Stateside, he resumed studies, earning a degree in public law. He was elected to serve in the Virginia House of Delegates in 1930 and 1932, and he was elected to U.S. Congress in 1933. He was subsequently elected as the governor of Virginia in 1941.

Following his tenure at the capital in Richmond, Colgate served as the Chancellor for William and Mary for one year, before becoming the ;resident of University of Virginia. He served in that position from 1947 until he retired in 1959. During that time, Colgate also served as a delegate to the United Nations General Assembly (1955).

• William H. Goodwin Jr., born in Franklin, graduated from FHS in 1968. Afterward, he attended Virginia Polytechnic Institute, and earned a bachelor’s degree in mechanical engineering in 1962. Bill later earned a master’s degree in business from the University of Virginia in 1976. He then went to IBM Corp. as a systems engineer and marketing representative. In 1972, he founded Commonwealth Computer Advisers, which exists now as CCA Industries.

In 1986, he bought AMF Bowling for $223 million and sold it in 1996 for more than $1 billion.

Bill is officially retired and lives with his wife in Richmond. He’s actively involved in CCA Financial, CCA Industries and the Riverstone Group.

Bill is rector of the U.Va. Board of Visitors, which he says requires a significant amount of time. He is honored to have been selected for the inaugural 2016 Franklin Community Wall of Excellence.

• Larry B. Rose, also known as “Chuck” among family and close friends, graduated from Hayden High School in 1968. He lettered in three sports while a student there: football, basketball and baseball. Upon graduation, Larry attended Hampton Institute where he played football and baseball. When he graduated in 1972, Larry returned to his hometown of Franklin, where he became director of Parks & Recreation. During his careers, Larry remained very involved in sports. He coached football at Franklin High School; football and tennis at Southampton High School; and officiated basketball in the area, starting at the intramural level, then collegiate, next ACC and finally at the national level from 1968-2014.

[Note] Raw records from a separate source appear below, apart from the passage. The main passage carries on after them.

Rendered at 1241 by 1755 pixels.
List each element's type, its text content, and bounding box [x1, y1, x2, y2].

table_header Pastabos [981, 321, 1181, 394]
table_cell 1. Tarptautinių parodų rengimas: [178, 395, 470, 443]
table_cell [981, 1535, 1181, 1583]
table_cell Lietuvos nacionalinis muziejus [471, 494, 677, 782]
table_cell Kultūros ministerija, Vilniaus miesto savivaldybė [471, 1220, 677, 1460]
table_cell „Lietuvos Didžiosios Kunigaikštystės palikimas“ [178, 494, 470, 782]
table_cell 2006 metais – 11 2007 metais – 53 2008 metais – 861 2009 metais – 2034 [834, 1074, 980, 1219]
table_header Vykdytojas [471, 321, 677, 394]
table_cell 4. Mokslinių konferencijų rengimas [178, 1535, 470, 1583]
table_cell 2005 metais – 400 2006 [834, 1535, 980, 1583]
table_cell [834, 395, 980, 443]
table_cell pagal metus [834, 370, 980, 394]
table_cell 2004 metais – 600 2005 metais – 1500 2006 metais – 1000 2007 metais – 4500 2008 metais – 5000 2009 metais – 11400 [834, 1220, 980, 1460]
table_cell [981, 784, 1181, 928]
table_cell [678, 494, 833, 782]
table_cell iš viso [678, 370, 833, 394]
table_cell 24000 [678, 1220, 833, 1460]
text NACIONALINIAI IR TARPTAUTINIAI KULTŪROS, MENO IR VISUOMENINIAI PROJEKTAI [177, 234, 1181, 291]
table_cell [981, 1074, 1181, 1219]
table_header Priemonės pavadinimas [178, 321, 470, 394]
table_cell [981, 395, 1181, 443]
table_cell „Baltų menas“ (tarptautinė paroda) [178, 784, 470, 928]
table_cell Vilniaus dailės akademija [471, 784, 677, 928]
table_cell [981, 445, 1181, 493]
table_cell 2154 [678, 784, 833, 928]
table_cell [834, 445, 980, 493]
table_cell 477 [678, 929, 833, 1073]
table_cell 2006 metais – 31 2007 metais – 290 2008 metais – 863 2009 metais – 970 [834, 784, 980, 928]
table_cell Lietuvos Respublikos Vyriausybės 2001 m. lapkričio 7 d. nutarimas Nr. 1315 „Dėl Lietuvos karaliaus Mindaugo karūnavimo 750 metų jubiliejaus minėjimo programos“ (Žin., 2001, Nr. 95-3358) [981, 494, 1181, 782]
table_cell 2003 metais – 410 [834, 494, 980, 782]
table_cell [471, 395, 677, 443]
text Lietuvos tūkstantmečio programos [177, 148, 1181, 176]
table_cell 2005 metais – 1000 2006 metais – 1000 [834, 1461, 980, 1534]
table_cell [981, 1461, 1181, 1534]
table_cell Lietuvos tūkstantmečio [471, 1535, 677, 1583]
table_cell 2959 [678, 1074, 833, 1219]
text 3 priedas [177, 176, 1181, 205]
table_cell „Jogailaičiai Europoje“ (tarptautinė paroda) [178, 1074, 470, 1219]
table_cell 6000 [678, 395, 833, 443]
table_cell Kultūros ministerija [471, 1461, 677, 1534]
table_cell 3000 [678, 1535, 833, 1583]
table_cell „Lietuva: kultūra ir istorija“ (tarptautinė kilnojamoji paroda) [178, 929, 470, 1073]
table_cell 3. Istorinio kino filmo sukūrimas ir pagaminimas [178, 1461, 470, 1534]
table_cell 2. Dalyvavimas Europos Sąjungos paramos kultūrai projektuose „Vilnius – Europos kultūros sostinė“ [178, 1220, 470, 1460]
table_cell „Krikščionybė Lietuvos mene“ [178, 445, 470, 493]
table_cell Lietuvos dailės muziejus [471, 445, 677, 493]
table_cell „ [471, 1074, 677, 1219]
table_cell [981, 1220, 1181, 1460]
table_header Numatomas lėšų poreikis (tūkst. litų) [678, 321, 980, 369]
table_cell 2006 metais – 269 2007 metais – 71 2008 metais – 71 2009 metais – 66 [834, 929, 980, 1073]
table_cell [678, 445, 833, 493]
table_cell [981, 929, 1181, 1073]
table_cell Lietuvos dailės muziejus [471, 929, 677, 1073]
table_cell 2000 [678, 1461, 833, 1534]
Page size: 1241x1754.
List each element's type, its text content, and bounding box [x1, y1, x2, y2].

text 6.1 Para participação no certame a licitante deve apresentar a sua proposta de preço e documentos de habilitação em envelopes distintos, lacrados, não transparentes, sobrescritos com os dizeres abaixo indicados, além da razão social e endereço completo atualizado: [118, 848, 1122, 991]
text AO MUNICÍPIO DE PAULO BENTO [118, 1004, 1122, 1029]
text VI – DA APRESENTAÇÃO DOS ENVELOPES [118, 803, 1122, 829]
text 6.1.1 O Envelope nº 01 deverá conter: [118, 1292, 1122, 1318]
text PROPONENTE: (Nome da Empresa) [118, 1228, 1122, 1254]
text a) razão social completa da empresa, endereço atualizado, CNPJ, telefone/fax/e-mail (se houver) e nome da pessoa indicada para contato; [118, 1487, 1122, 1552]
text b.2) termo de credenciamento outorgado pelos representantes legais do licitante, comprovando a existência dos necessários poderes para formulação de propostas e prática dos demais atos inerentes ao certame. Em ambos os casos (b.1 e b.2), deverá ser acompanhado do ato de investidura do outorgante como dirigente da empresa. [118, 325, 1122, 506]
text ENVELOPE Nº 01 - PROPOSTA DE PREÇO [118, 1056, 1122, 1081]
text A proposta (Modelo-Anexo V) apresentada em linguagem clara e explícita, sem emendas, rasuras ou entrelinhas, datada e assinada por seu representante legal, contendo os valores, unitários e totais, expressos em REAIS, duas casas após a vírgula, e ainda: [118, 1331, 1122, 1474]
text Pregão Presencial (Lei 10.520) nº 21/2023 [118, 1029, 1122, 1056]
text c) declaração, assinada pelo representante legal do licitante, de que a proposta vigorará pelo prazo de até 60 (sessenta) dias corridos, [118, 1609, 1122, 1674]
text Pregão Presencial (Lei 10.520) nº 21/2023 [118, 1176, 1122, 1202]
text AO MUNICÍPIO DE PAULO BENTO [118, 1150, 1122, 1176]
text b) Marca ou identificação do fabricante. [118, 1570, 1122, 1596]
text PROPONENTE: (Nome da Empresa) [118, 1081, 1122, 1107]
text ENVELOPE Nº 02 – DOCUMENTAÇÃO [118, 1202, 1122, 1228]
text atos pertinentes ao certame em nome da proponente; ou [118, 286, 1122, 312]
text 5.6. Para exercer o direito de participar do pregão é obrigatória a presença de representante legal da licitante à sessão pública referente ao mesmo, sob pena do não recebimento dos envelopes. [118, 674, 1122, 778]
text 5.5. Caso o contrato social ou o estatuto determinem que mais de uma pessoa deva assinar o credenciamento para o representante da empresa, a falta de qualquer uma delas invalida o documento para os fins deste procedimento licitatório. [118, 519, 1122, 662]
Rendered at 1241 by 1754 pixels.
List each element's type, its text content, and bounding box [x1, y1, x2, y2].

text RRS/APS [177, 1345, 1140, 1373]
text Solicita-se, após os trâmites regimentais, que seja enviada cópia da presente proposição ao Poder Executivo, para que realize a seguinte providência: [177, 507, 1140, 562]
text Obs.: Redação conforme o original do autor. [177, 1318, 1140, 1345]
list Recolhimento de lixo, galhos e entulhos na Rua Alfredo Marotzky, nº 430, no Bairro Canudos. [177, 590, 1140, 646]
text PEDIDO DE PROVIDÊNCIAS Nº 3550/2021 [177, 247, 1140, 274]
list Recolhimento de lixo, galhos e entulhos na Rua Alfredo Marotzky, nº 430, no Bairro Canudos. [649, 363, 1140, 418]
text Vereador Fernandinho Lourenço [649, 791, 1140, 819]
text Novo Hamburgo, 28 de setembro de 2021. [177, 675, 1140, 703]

In 2002, he was awarded The Naismith Trophy, Men’s Official of the Year. This trophy is given to only one college basketball official annually. The winners of this trophy “must display character, integrity, and dignity, while contributing mightily to the growth, success, and viability of college basketball.”

In 2010, Larry was inducted into the Hampton Roads African-American Hall of Fame, and in 2015 he was inducted into the CIAA Hall of Fame.

• Peggy H. Wilkins, a native of Greensboro, earned degrees from North Carolina A&T State University and Virginia State University. Wilkins began teaching at Hayden High School in 1960, where she taught health and physical education and coached girls’ basketball for 10 years.

In 1970s, Wilkins transferred to Franklin High School, and continued to coach, including softball.

She herself never played basketball in high school, but was instead a majorette. As a P.E. major, Wilkins was automatically expected to coach. “When I first came to Franklin in 1960, I didn’t know a thing about coaching basketball … not one thing!” But conferences, workshops, clinics and on-the-job training enabled her to compile a career record of 334 wins and 62 losses (143-46 at Hayden; 191-16 at FHS).

To date, Wilkins has the Virginia High School League’s state record for the greatest winning percentage — 89 percent — among female, as well as male, coaches. She was named Coach of the Year several times, and has been nominated for the VHSL Hall of Fame.